The pairing of “prophetic” with “imagination” leads us in a creative, artistic direction that will not be eagerly adopted (nor allow itself to be domesticated) by the hegemonic majority’s dominant paradigm of interpretation.
One thing that Shedden and I were talking about today is the headiness of P.I., and I kinda said that the book seems to have profound pastoral value. But if the greater portion of pomo Christ-followers are going to begin to live out the p.i., it will be their pastors who explained and lead and urged them into it. I don’t think that Joe Christian will put in the effort to read this book. (But that’s ok!)
Categories: Bibliophilia · Blogging · People I Read · Philosophy · Theology
My friend Stewart shot me an email this morning to ask if I was alright and whatnot, because it’s been a good week-&-a-half since I posted last. I anticipate to be able to knock out the final portions of the Scripture Interpretation Project early next week, and then hopefully Shedden and I will get back on track with some joint-blogging on a book.
I’ve been swamped at work the past couple weeks, and that’s where I do most of my blogging, because I can write it off as theological development. Last Saturday (my day off, mind you), I worked from 9:30AM to 11:00PM… scanning dozens of pictures and working on a slideshow for a lunch honoring our high school graduates, and having an interviewee fly down for our children’s director position. I’m not throwing a pity party, but that’s just an example of a couple big projects that were going on recently.

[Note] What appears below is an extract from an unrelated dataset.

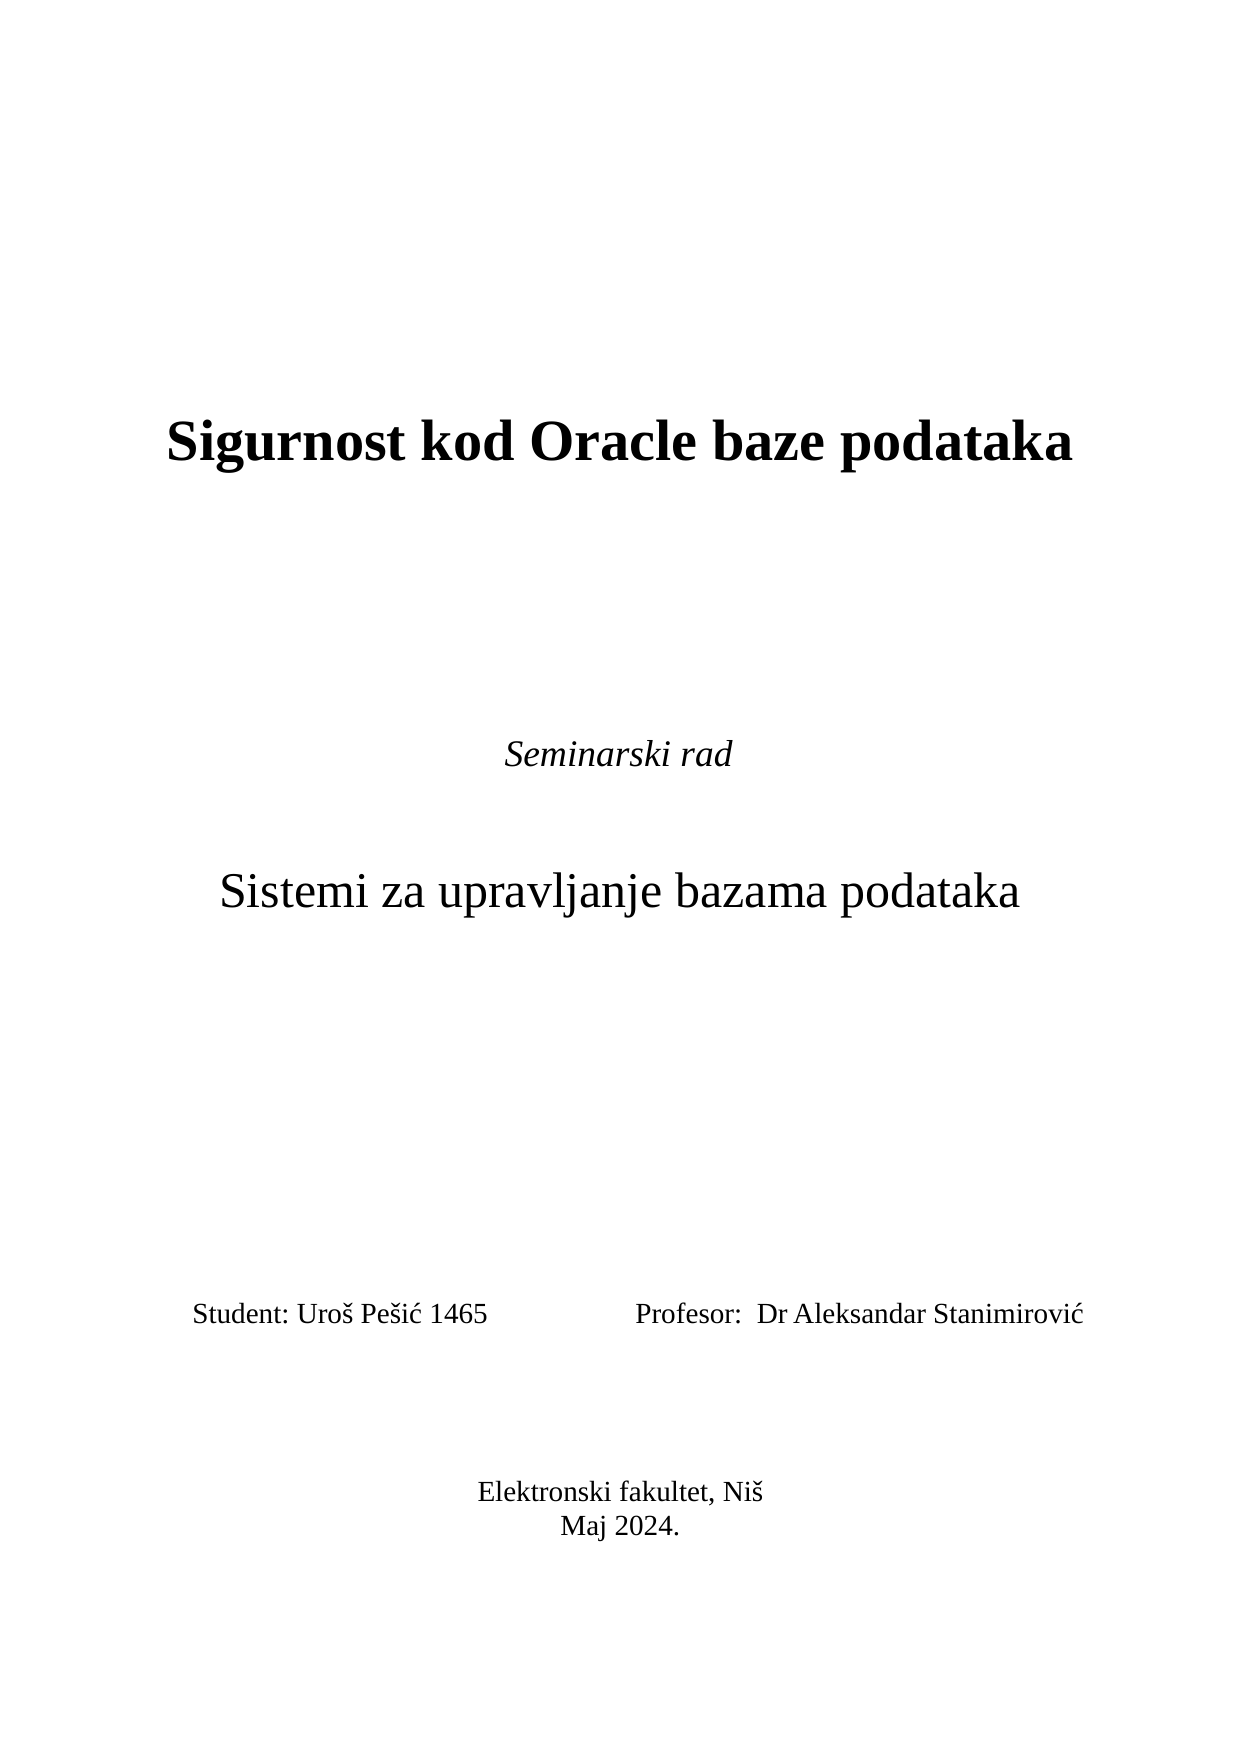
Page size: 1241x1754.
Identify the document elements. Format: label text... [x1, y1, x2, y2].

Also, Anina’s mom and stepdad are in town right now, so we’re playing host a lot when I’m not working (and even taking some time off work too!). Contrary to the popular stereotype, I’m having a blast with my in-laws in town. They’re staying at a beautiful bed-and-breakfast north of town, and the owners are always inviting Anina and I to come out for breakfast and to hang out. Sunday night will be cigars around the firepit! (Shameless plug: Country Sunshine is the name, and I’d highly recommend it. Walter and Jodi are the owners, and they’re awesome people!)
I finally finished Yancey’s Reaching for the Invisible God, a book I originally opened in 2003. I’ve read the first few chapters maybe 4 to 6 times because I’d start and then lose momentum and restart a year later. But now it’s done, and it was great.
Now I’m in Bruggeman’s The Prophetic Imagination. It was originally published in 1978, and I’ve got a 2000 edition, and just taking notes on Bruggeman’s thoughts in the Y2K Preface is a chore! Interesting material, for sure, but quite complex.
Categories: Blogging · Durango · Family/Friends · Life · People I Read
When your back goes to the wall it is sensible to see that the wall is well founded and not given to collapse.